Open-source information or open sources, is any data that can be obtained from public sources by anyone without any restrictions, whether for free or commercially, in a legal and ethically acceptable way.

In OSINT, information is categorized and linked together to form a logical connection. For example, it could be an employee of a company with a developer role who uses specific source code components from their private Github repository for the company infrastructure. Whether any particular tool will even show us this source is questionable. However, the intelligence we apply manually allows us to logically relate such details to our target company.

It is essential to understand precisely what OSINT is and what it is not. OSINT is based only on the passive gathering of information about the target company from publicly available and (without registration or authentication required) accessible sources. To make it clear, this is mainly about interaction with the target and not about third parties. Information that is disclosed on different platforms by our target company (for example, on LinkedIn) can be used with a registered account, of course. If, for example, we are dealing with internal forums, for which we need to register to access internal information (confidential & non-public), we are actively interacting with our target, which is no longer part of OSINT. There must be no active enumeration or interaction with the target, such as brute-forcing subdomains or similar, during the OSINT phase. This type of interaction with the target is part of the active enumeration phase. The OSINT process should consist of only using publicly available information.

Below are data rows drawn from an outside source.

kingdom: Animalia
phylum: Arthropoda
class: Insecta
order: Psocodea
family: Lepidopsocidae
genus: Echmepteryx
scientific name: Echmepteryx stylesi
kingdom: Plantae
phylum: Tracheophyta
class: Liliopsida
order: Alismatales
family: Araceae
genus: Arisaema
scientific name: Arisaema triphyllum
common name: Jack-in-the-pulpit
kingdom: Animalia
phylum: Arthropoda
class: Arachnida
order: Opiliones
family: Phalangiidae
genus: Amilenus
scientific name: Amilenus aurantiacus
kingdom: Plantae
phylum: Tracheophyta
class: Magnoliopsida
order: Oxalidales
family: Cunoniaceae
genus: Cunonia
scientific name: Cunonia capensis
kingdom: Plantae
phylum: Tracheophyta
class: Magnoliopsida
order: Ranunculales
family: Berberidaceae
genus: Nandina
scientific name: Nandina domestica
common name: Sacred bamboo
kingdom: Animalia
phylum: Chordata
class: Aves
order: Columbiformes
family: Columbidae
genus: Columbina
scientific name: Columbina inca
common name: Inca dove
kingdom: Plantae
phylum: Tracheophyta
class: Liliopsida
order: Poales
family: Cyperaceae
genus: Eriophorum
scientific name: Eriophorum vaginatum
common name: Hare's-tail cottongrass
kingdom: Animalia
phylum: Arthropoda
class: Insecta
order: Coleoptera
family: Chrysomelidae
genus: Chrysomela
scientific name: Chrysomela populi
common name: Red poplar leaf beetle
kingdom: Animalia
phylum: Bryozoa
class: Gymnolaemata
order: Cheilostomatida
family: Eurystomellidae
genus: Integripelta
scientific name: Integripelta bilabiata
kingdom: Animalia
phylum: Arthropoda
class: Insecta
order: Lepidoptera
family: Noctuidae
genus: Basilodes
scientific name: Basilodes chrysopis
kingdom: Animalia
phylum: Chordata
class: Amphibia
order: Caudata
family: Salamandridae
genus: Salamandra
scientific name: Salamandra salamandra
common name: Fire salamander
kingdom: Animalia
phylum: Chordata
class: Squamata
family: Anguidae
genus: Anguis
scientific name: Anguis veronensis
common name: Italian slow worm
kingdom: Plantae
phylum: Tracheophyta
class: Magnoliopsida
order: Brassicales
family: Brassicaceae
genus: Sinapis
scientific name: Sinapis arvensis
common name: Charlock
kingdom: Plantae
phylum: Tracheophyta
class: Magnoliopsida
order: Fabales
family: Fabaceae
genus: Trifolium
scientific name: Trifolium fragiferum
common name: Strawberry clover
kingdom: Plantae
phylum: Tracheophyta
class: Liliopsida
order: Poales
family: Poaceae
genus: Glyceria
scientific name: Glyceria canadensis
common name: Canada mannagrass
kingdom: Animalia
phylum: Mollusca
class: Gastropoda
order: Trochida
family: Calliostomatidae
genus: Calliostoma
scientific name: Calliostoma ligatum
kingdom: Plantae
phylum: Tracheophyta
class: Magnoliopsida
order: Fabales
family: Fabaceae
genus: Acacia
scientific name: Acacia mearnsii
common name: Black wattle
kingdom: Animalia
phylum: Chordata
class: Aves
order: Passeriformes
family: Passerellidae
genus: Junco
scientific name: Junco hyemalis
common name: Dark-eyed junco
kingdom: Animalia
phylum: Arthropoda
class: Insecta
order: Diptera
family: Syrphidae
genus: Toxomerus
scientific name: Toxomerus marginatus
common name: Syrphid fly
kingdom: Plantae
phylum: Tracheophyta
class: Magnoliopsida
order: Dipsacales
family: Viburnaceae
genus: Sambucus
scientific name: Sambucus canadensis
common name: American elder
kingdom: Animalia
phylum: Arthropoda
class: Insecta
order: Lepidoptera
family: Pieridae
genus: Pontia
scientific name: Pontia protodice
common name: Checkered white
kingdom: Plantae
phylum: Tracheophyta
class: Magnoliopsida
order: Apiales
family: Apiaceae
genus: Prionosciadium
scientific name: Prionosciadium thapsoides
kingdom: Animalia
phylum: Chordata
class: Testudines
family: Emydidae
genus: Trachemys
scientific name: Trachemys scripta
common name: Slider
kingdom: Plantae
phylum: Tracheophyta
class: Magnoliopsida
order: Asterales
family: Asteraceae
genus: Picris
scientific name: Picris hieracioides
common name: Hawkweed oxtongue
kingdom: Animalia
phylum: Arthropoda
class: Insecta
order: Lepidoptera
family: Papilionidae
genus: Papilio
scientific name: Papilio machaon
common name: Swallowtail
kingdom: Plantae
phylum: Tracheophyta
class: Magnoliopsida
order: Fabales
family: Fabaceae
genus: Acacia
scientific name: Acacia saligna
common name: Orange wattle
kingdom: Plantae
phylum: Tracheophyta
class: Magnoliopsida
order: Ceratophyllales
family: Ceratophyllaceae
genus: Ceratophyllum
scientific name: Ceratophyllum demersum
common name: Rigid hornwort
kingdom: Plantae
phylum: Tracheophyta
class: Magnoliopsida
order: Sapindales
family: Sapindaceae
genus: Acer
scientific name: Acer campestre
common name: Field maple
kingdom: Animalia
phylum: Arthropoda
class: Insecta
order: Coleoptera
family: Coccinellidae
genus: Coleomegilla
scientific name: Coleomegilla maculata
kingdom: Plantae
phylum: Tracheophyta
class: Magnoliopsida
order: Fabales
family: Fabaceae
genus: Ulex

Note: In this Module, we will see some examples of how this information can be used in later phases of our penetration test. Examples that will have to do with phone calls or physical access are, therefore, not part of the OSINT process.

It cannot be stressed strongly enough how important it is to differentiate between these categories.

Even if the customer has an open S3 bucket running on AWS as an example, which was not contractually defined in the scope of work and we identify it by brute-forcing the names, we are already a violation of the contract. This type of activity could lead to a problematic situation with significant consequences.

A distinction must be made between tools that actively interact with the available resources of the target company and use different methods to retrieve information or use the disclosed information to connect it to other parts of the databases. For example, when a tool tries to find vhosts or subdomains by brute-forcing, it is an active scanning method that sends requests to the DNS servers to confirm the existence of one of these vhosts or subdomains and is, therefore no longer part of OSINT.

However, when a tool extracts the SSL certificate from a web server and compares the data in databases such as crt.sh, also known as Certificate Transparency, we are not performing an active scan against the target company. In this case, we are merely using the viewable information to obtain additional information from third parties.

Below is a table that shows a few examples of when it is OSINT and its legality.

Activity OSINT? Legality
Looking for employees on Social Networks Yes Legal. Open-Source information.
Viewing company's website Yes Legal. Open-Source information.
Directory brute-forcing company's website No Illegal without permission since it is an active enumeration/scanning process.
Brute-forcing company's subdomains No Illegal without permissions since it is an active enumeration/scanning process.
Looking at certificate transparency logs to identify subdomains Yes Legal. No direct interaction with the target company.
Using third-party services that have collected information about the target company Yes No direct interaction with the target company.
Using third-party services that scan the target company No Illegal without permissions since it is an active enumeration/scanning process requested by us.